In your DAG file, add the OPENLINEAGE_PARENT_ID variable to the environment of the Airflow task that runs the dbt process:

dbt_run = BashOperator(
    task_id="dbt_run",
    dag=dag,
    bash_command=f"dbt-ol run --consume-structured-logs --project-dir=$TEMP_DIR --profiles-dir=$PROFILES_DIR",
    append_env=True,
    env={
        "OPENLINEAGE_PARENT_ID": "{{ macros.OpenLineageProviderPlugin.lineage_parent_id(task_instance) }}",
    },
)

Link your Spark jobs with Airflow tasks

OpenLineage integration can automatically inject Airflow’s parent job information (namespace, job name, run id) into Spark application properties. This creates a parent-child relationship between Airflow tasks and Spark jobs, enabling you to troubleshoot both systems in one place.

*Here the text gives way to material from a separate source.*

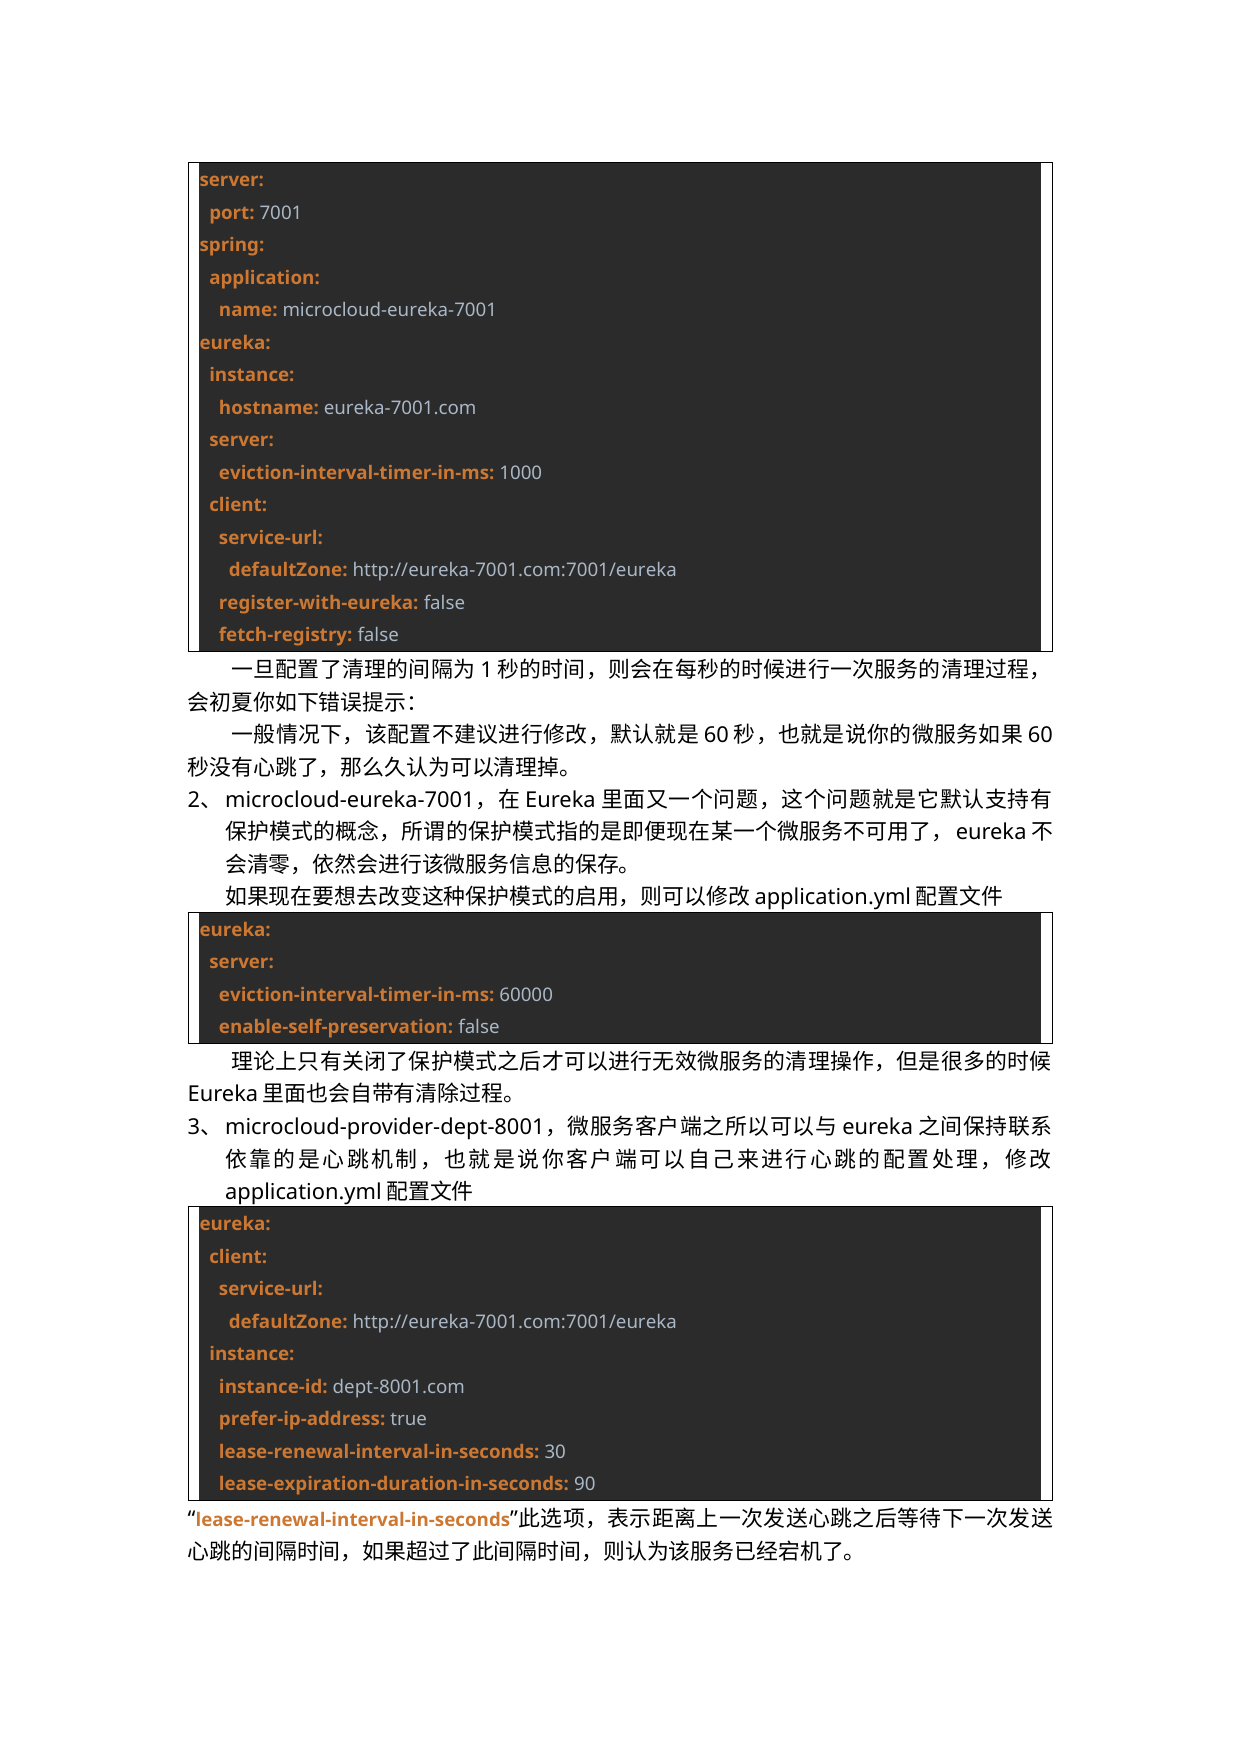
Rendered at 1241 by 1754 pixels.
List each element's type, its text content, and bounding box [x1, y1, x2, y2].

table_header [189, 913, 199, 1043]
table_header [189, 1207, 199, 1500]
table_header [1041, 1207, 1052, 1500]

Make sure your Spark jobs are currently monitored through Data Jobs Monitoring.
Enable automatic parent job information injection by setting the following configuration:

AIRFLOW__OPENLINEAGE__SPARK_INJECT_PARENT_JOB_INFO=true

This automatically injects parent job properties for all supported Spark Operators, like SparkSubmitOperator or LivyOperator. See the Apache Airflow OpenLineage documentation for the full list of supported operators. To disable for specific operators, set openlineage_inject_parent_job_info=False on the operator.